The head of the Federal Reserve region that includes Oklahoma thinks the Fed may be overreaching in its latest round of bond-buying aimed at boosting the economy and bringing down unemployment.
“I was not in favor of doing more. We have done a lot,” said Esther L. George, president of the Kansas City Federal Reserve Bank. George spoke Tuesday at the bank's Oklahoma City branch. She participates in the Fed's monetary policy-making board meetings, and in January will become a voting member of the Federal Open Market Committee.
The committee last week voted to begin a third round of buying bonds — $40 billion a month — in an effort to boost a sluggish recovery and drive down a stubbornly high unemployment rate. The Fed has kept interest rates near zero and pledged to keep them there for perhaps another two years and has spent more than $2 trillion in two earlier bond-buying ventures known as quantitative easing.
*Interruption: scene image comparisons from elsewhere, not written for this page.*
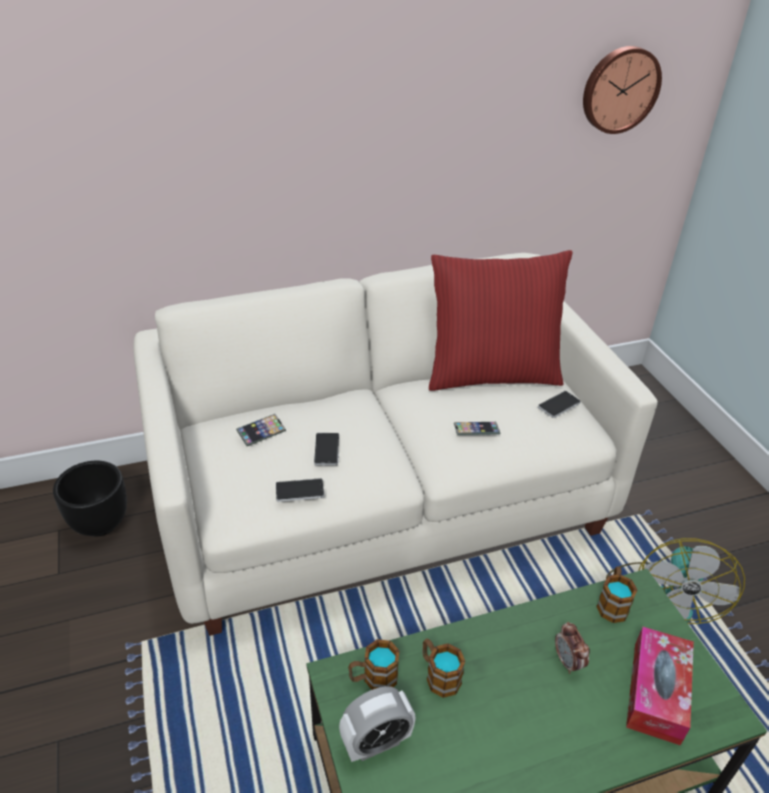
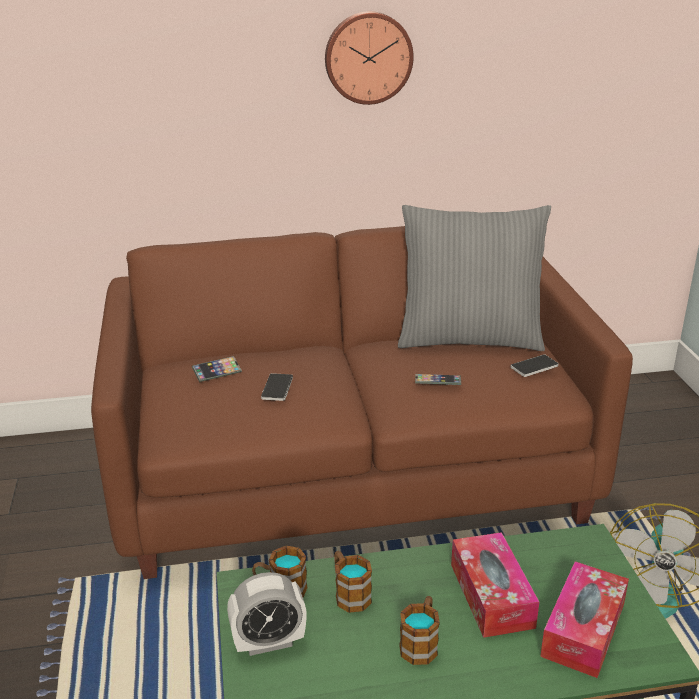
camera: 10 degrees right, 10 degrees down
(100, 523) = (59, 475): black planter -> none
(299, 491) = (241, 420): phone -> none
(382, 498) = (352, 474): white sofa -> brown sofa
(491, 374) = (469, 338): red pillow -> grey pillow
(568, 662) = (491, 595): alarm clock -> tissue box
(612, 603) = (555, 550): mug -> mug (421, 643)
(619, 89) = (613, 55): wall clock -> wall clock (368, 57)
“We've kept interest rates at zero. You can't be more accommodative, I think, in many respects. We've tripled our balance sheet,” George said. “When I look at the economy and think what is it that's holding back demand, what is it that is causing the unemployment rate to stay high, it does not seem like these are factors conducive to more easing.”
She worries the possible risks of further stimulation, including market distortions, misplaced incentives and inflation, outweigh the potential benefits.
“If I thought we had tight policy or somehow credit conditions were tight, then you would weigh that differently,” she said. “You'd say to get credit flowing, cheaper money might be better. In today's setting, I can't see that that's the issue. So adding to it feels to me like compounding the risk.”
Keeping rates low is making it difficult for investors to get low-risk returns, particularly among older consumers who need to generate income, George said. Banks, insurance companies and pension funds also will be more likely to turn to riskier investments to generate needed returns, she said.
The Fed, with its vast and growing portfolio, is vulnerable to losses when interest rates begin to rise, she said. And the Fed's big buys of mortgage-backed securities create fundamental changes in the marketplace, she said.
“I worry about the distortions that it creates in markets,” she said. “Anytime you have the government this involved, you have to think something is not happening right. Right now, at zero interest rate, the markets really aren't pricing risk. They're not really functioning the way they normally would.”
Her biggest long-term concern with the Fed's activities is the potential for igniting inflation.
“I do worry down the road, will we be able to pull back the liquidity before inflation takes off?” George said. “If you look at the times we start pulling rates up, you want to make sure the recovery is on firm footing before you do it. And at times, when we've had to tackle inflation is when we've waited too long to pull back.”